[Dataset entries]
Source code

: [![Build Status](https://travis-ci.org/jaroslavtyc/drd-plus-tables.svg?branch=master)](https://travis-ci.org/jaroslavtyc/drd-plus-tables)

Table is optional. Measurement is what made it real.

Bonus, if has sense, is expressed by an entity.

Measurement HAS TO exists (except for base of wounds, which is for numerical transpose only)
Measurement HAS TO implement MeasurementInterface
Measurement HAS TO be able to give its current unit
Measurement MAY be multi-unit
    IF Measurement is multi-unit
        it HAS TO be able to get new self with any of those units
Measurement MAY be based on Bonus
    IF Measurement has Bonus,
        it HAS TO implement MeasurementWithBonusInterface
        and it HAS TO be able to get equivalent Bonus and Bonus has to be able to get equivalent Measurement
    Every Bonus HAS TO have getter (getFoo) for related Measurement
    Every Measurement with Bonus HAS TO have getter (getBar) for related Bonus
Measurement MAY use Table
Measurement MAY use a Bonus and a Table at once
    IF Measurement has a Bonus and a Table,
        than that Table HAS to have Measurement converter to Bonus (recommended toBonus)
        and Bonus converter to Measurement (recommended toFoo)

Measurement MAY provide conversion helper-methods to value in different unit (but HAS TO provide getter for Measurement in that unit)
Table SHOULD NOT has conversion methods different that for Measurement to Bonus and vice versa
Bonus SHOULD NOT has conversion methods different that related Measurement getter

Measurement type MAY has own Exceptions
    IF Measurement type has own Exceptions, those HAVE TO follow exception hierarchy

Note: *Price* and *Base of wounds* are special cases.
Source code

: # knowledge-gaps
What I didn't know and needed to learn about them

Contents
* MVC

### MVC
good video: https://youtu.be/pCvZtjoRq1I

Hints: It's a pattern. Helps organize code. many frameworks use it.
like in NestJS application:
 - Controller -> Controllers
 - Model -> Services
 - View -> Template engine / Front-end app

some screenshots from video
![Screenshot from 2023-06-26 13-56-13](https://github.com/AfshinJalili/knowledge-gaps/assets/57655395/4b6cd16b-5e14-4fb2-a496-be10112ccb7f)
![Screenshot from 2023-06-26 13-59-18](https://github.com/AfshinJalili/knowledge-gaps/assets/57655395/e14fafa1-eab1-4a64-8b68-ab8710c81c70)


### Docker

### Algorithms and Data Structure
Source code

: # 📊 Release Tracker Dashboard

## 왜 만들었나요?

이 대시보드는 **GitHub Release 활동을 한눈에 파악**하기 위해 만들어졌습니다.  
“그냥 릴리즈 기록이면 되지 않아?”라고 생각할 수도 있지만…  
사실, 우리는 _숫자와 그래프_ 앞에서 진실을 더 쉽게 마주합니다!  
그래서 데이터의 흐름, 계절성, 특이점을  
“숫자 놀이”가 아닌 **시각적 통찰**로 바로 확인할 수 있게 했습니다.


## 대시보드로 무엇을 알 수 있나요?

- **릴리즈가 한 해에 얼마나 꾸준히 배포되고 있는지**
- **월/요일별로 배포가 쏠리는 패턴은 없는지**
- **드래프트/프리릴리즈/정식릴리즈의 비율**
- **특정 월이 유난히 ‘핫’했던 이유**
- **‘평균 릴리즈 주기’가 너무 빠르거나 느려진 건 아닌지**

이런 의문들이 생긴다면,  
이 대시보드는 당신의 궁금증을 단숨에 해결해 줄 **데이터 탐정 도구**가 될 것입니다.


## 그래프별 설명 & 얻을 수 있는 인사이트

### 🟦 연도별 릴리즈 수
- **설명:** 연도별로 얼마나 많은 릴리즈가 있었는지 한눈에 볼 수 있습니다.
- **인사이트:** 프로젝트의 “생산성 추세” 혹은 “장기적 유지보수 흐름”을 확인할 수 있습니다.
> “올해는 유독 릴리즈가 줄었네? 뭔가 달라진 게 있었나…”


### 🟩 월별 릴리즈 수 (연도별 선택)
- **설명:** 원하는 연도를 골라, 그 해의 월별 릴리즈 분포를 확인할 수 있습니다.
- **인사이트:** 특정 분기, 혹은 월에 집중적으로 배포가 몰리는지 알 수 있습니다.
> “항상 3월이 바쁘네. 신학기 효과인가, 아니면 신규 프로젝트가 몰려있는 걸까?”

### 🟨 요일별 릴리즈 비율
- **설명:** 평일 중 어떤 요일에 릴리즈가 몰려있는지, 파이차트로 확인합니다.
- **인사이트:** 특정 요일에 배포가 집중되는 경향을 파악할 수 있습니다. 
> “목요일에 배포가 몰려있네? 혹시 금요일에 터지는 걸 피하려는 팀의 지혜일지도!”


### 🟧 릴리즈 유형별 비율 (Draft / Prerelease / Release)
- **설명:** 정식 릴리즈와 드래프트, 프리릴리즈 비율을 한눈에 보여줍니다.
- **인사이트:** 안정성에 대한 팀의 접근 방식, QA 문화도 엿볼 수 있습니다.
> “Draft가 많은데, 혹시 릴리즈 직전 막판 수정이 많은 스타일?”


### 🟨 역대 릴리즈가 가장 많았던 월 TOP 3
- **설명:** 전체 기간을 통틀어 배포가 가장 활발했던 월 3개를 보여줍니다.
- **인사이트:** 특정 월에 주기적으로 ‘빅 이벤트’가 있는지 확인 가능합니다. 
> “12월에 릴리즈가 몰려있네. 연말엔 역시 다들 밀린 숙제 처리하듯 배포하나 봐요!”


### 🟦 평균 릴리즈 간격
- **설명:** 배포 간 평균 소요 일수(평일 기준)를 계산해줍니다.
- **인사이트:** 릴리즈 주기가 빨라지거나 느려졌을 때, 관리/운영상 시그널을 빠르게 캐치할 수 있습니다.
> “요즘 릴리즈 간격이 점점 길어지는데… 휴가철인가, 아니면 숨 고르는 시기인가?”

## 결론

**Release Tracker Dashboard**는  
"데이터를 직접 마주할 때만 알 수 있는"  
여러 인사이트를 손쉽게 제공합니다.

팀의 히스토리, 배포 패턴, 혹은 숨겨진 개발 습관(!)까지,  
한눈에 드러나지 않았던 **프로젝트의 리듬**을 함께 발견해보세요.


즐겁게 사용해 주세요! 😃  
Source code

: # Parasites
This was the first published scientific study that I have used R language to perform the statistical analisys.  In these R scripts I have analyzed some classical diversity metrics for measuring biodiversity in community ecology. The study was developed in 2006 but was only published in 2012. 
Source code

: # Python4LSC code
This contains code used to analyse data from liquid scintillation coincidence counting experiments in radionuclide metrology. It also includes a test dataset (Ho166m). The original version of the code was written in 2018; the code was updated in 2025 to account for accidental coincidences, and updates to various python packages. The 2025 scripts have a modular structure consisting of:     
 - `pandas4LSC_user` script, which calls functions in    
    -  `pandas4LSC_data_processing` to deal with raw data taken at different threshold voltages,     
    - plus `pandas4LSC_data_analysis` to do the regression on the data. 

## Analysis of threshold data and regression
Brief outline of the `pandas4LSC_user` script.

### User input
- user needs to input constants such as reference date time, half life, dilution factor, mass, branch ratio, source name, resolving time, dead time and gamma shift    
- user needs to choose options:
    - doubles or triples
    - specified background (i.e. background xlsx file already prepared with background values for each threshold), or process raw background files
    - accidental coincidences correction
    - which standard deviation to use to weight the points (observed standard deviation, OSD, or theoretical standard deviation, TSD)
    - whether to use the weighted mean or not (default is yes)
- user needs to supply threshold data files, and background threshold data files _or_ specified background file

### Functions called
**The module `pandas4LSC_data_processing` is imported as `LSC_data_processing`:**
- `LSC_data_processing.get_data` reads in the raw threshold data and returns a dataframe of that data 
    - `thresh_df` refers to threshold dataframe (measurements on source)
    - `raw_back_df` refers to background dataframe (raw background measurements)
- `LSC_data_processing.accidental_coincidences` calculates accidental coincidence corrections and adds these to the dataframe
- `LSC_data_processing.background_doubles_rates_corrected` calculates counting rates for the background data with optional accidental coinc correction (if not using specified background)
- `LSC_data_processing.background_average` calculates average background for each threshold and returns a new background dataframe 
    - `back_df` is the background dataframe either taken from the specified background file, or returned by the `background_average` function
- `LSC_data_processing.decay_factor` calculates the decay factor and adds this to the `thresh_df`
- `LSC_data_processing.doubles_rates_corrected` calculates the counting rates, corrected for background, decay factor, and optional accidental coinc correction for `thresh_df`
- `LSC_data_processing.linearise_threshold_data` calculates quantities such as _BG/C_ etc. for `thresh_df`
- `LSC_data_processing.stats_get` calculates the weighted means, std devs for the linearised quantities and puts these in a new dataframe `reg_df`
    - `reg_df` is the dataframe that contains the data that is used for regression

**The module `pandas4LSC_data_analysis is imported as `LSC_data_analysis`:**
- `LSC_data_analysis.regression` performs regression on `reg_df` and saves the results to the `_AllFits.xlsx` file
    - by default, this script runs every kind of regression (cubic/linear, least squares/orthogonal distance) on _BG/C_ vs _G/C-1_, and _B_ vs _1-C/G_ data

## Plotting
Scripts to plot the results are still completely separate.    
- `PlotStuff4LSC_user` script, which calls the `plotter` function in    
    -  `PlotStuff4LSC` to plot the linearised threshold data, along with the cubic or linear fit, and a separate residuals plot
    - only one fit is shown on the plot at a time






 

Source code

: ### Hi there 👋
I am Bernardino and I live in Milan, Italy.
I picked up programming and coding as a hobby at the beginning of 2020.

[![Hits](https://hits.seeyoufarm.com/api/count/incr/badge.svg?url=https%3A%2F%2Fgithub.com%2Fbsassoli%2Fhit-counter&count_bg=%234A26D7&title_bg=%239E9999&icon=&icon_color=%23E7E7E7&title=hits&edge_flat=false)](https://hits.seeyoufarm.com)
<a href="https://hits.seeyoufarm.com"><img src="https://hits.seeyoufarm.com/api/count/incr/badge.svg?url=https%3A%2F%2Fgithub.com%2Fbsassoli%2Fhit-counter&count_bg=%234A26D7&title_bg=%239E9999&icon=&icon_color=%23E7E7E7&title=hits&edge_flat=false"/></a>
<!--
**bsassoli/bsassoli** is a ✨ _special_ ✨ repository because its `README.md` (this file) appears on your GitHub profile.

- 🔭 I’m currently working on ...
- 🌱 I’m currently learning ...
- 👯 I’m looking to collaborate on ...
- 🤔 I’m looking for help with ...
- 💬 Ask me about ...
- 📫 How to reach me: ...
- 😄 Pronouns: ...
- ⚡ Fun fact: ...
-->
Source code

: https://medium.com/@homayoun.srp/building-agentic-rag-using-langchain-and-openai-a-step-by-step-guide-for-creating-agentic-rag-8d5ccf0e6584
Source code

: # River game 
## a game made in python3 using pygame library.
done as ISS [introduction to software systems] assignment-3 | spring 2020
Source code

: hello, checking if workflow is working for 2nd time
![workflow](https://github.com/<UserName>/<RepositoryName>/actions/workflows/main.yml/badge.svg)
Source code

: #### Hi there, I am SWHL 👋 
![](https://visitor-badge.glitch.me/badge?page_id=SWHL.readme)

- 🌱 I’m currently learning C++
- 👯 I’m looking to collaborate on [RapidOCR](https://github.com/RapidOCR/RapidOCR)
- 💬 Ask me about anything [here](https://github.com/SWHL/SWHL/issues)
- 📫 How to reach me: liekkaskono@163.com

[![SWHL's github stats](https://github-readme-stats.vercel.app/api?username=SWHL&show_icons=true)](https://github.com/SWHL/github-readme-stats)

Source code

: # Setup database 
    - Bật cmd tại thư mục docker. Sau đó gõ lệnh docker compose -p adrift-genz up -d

## The task
Tally how many lines of the data include the word "time". Write the number and nothing else.

## Response to the task
3